Very good explanation. Shouldn't profitB = rateB*1000-300-30?

@donolegario 6 лет назад

Awesome video! But I think in the method B the cost of the brochure is missing, it's only been considered the cost of salmon, so the profitB would be (1000rateB-330) instead of (1000rateB-300), Anyway, the whole idea is perfectly explained. Cheers!

@rasmusab 6 лет назад

Ah! So when you pay for shipping the salmon, due to the postage system in Scandinavia, you can slip in a brochure at no extra cost in postage :)

@nickjames1066 4 года назад

@@rasmusab Do they also give you the paper and print it for free? :p - Great bayes series btw, thank you!

@victoriaeshelby766 4 года назад

@rasmusab, there is a small mistake in your tutorial at @4:40. The second rate is not incorporated into the model so 64 =/= 72 (which was from the previous draw).

@sakkariyaibrahim2650 Год назад

Great lecture

@angeld5093 6 лет назад

Great introduction, thank you!

@alexlev4631 7 лет назад

Congratulations! Perfect video and brilliant explanation! I wonder, what's wrong with your BayesianAid project? I missed it on cran.r-project.org?! In fact I use it and even have made a little fix for RNG.

@Apolozx4 7 лет назад

Thanks for posting these videos, man. In a economics student and I am very interested in this kind of thing.

@kjyfhjjj 5 лет назад

Very clear and helpful! Best resources I've seen now.

@paulmihalyov7799 6 лет назад

Thanks for the upload, your explanations are great. Just FYI, during the 13th minute, your x axis label on the "Informative" histogram might be a mistake? It caused a little confusion for me.

@rasmusab 6 лет назад

Yep! Definitely a misstake, nicely spotted. Both axes should read "Posterior on the rate of signup". :)

@stefanstojanovic1735 7 лет назад

Shouldn't we deduct 330 from expected profit of B since we are sending both salmon and a pamphlet?

@stefanstojanovic1735 7 лет назад

Ah nvm, saw your answer below :) Great video by the way.

@jamesmburu886 7 лет назад

very informative. Many Thanks

@CalzOmon 6 лет назад

Thanks for the great videos! Learnt a lot

@ashleyjones1054 6 лет назад

Tack Rasmus, javligt bra!

@fissehaberhane7341 7 лет назад

Simply great!

@megis127 5 лет назад

hail papous with tsimpouk

@user-or7ji5hv8y 6 лет назад

really like the practical example

@danroche8014 4 года назад

Excellent content!

@taylorallred 5 лет назад

Nice work!

@tukmyjob 7 лет назад

Please answer a question. How to generate Informative rates using beta(3,25) for n draws?

@rasmusab 7 лет назад

Hi tukmyjob. I'm sorry, but I'm not sure I understand the questions... :)

@ralphdamico5627 6 лет назад

If you go to time point 11:20 the bottom distribution shows a discrete graph of the continuous Beta distribution. The values are randomly created from this distribution. The fastest way to generate random values of specific distributions is to use uniform random numbers and plug them into the inverse of the cumulative distribution curve.

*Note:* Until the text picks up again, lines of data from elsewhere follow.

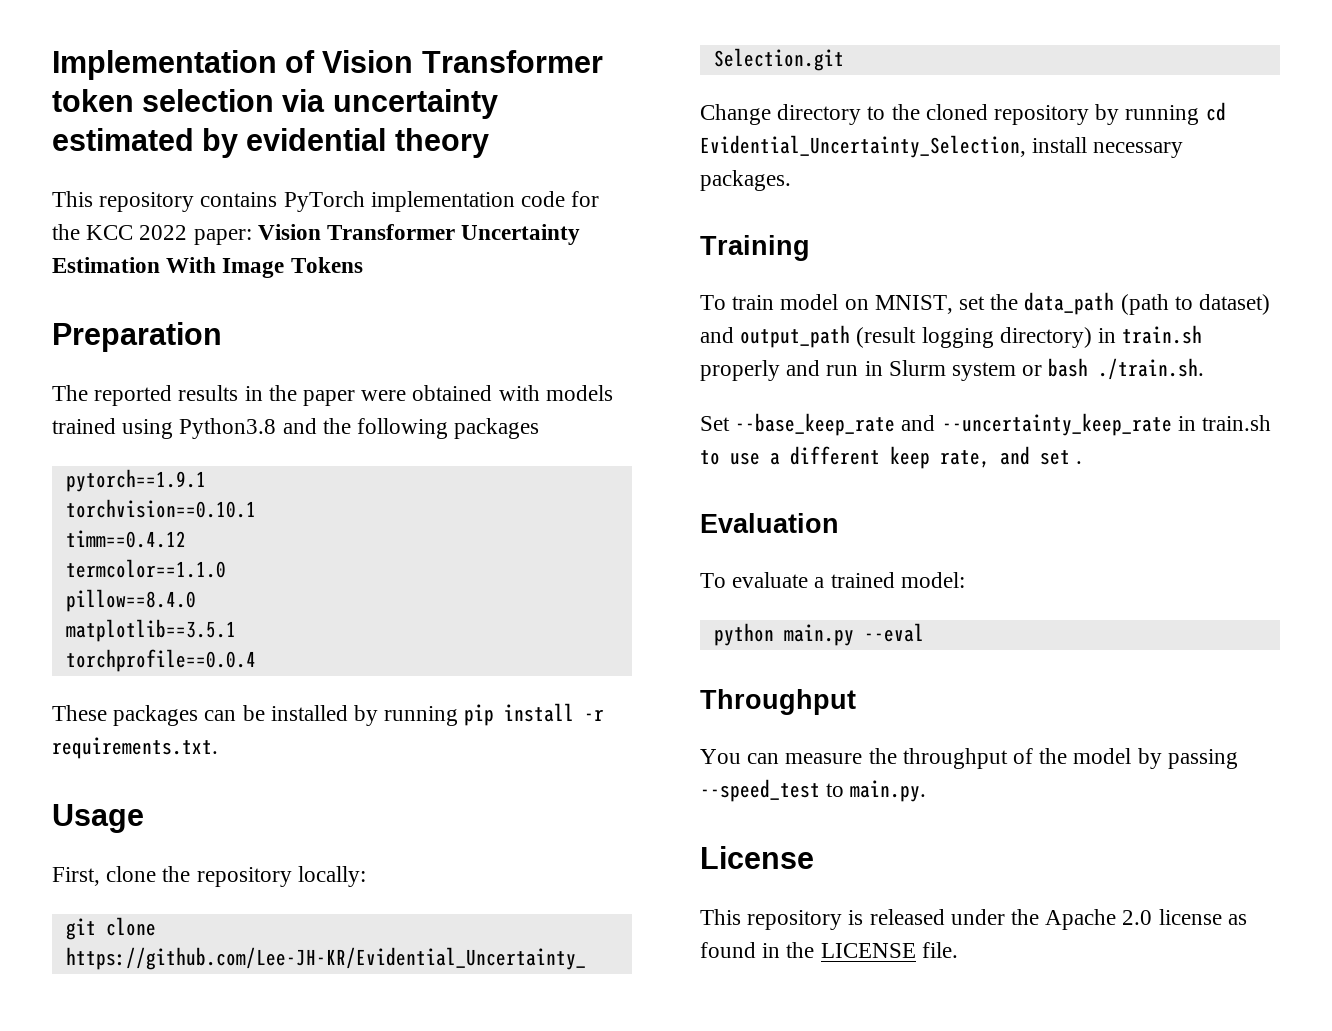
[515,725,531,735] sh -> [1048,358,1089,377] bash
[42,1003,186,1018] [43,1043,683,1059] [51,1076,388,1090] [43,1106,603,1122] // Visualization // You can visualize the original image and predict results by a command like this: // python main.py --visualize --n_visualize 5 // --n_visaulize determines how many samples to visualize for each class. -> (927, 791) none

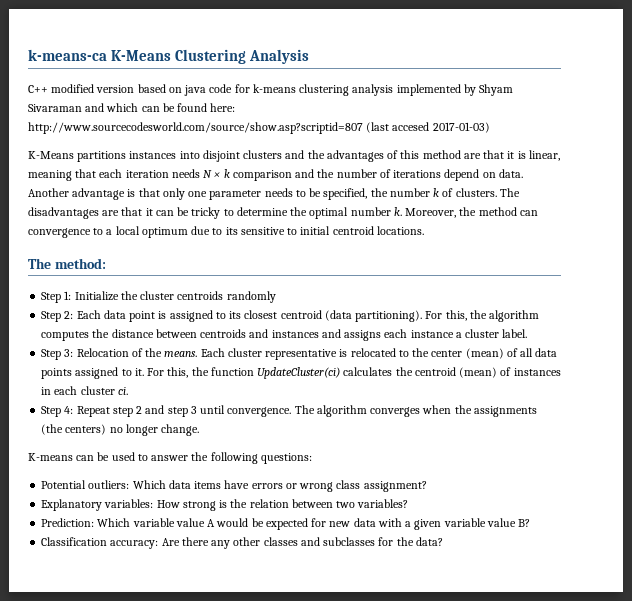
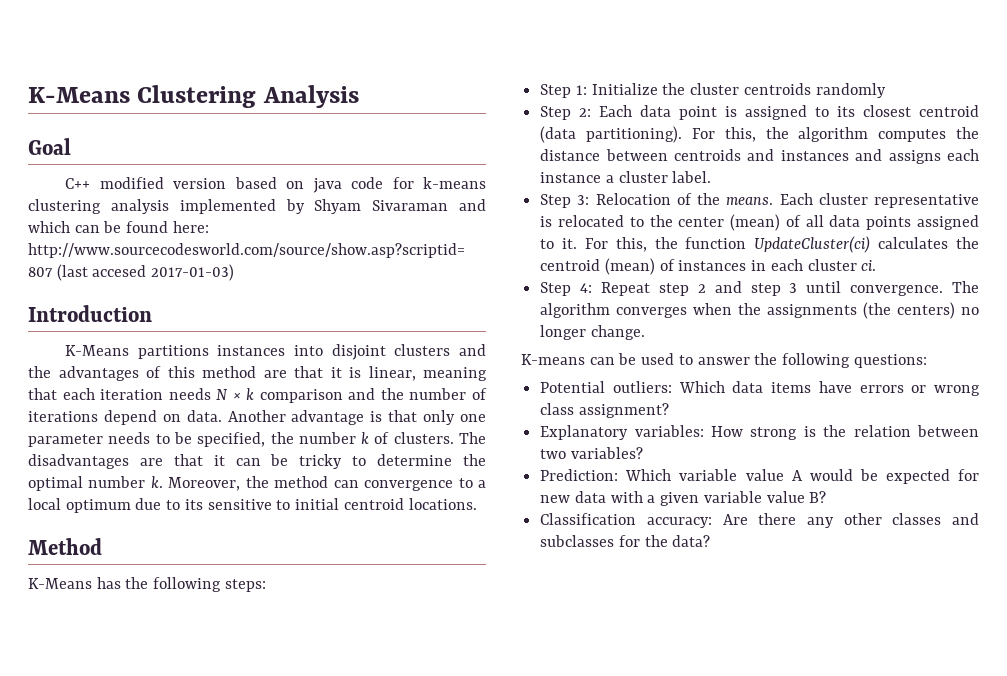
[28,49,107,61] k-means-ca -> (28, 95) none
(310, 56) none -> [28,138,71,155] // Goal
(490, 127) none -> [28,305,152,322] // Introduction
[28,258,106,269] The method: -> [28,538,102,555] [28,577,266,592] Method // K-Means has the following steps:

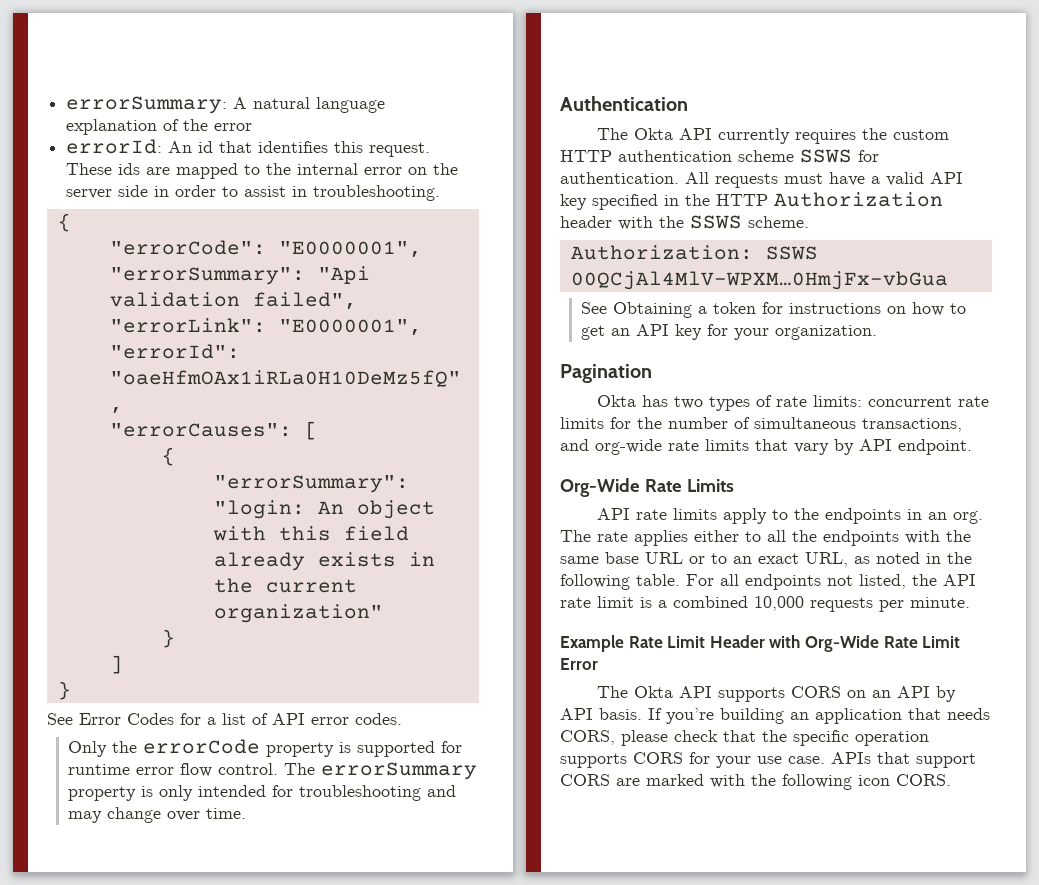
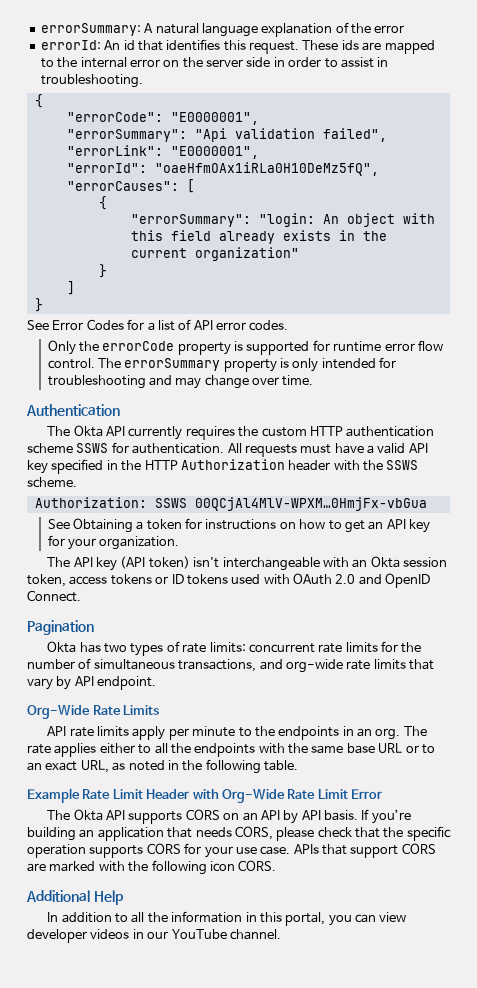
(878, 332) none -> [47,556,448,571] [27,573,431,588] [27,590,81,602] // The API key (API token) isn't interchangeable with an Okta session token, access tokens or ID tokens used with OAuth 2.0 and OpenID Connect.
(767, 516) none -> [168,726,236,740] per minute
[686,574,976,590] [560,596,970,612] For all endpoints not listed, the API rate limit is a combined 10,000 requests per minute. -> (298, 765) none
(951, 780) none -> [26,890,124,905] [47,911,407,926] [27,929,281,943] // Additional Help // In addition to all the information in this portal, you can view developer videos in our YouTube channel.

What does the inverse of the Beta distribution look like? Alternate methods also exist. This question assumes a pre supplied package of functions are not being used. Have you had any experience with Polynomials (see Peter Fleischmann, 1978) which was enhanced by Todd Headrick (2002) for generating random values from non-Gaussian distributions. Sadly, this is something that I just recently became acquainted with. Thank you for your videos!!!